You have to look after yourself because a lot of trauma can get to you. When I was covering the bombings in Belgium I became very cranky the days following the tragedy … and then one night at home I burst out crying over something not even related to the bombings. It happens all the time and it does take a toll on you. It grinds away at you and to the point where you just switch off.

What do you want to accomplish as a journalist?

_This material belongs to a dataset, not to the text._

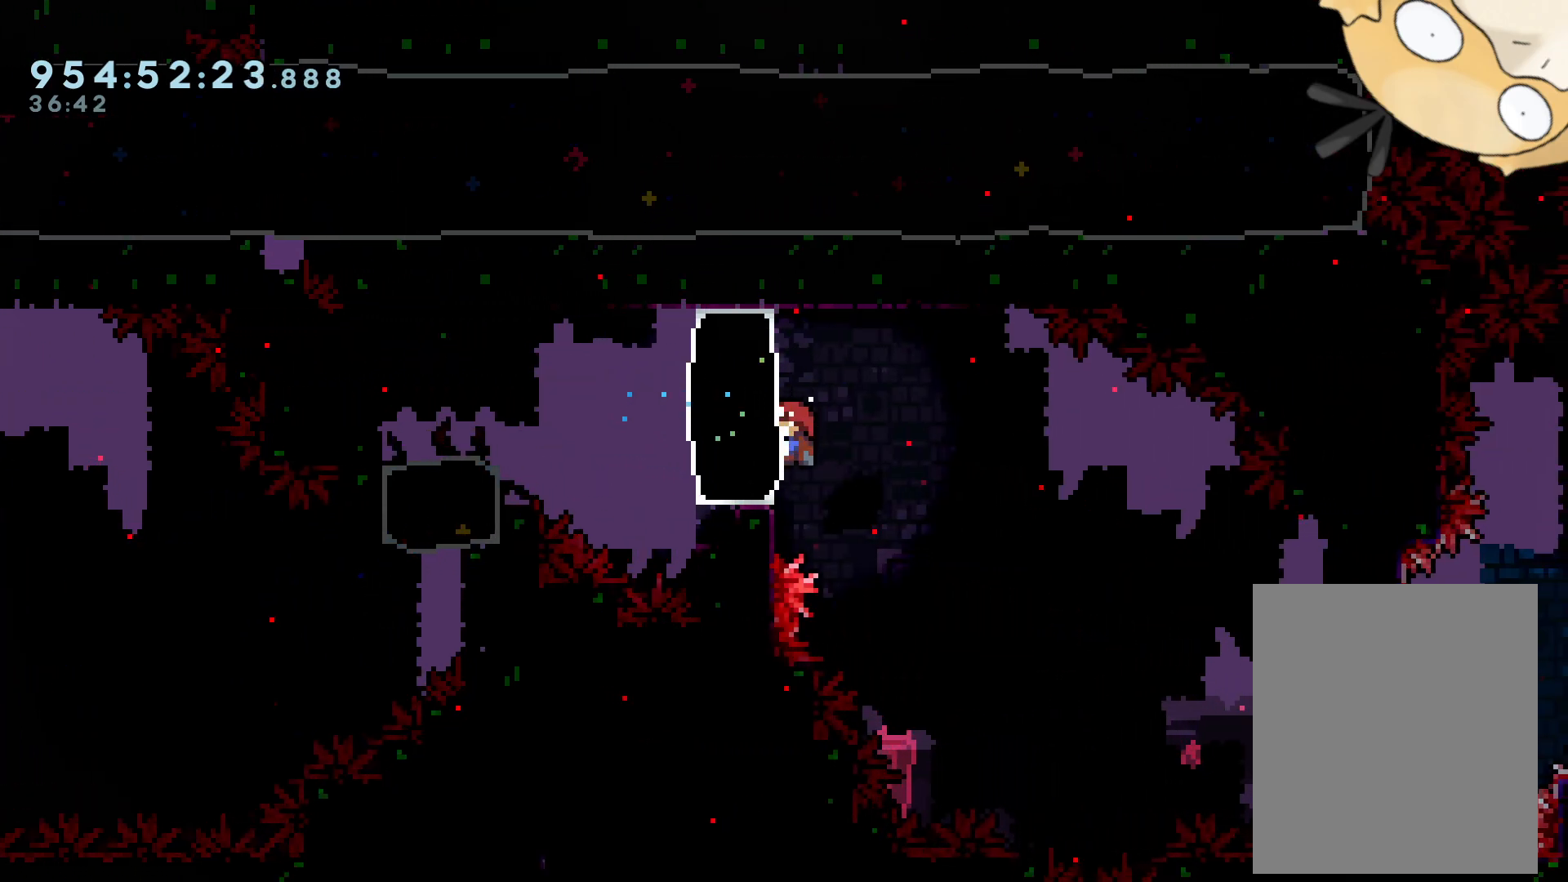
{"buttons": ["B", "L2", "DPAD_RIGHT"], "left_stick": "center", "right_stick": "center"}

I haven’t won Walkley’s or any awards … and I have to say I don’t care about that. I think some people get a bit obsessed. To be honest this probably sounds like a cliché answer but most days I am happy when I go to work and I am happy when I leave work. Overall, I don’t hate my job and that seems quite rare.

Do you have any advice for future journalists?

I am supposed to come up with something really witty here… – change to comma right? I would say be prepared and don’t assume. That’s the one I have to keep reminding myself of and it’s the biggest one I am still trying to learn because stories are way more complex than we are able to understand. Trying to capture that complexity, that’s what good journalism is. It’s about helping people understand that it is never black and white. If you’re going home every night and not thinking about the work you have done that day, you’re not breaking stories.  My old journalism teacher used to say, “if you’re not a risk of being sued it’s probably not a good story.”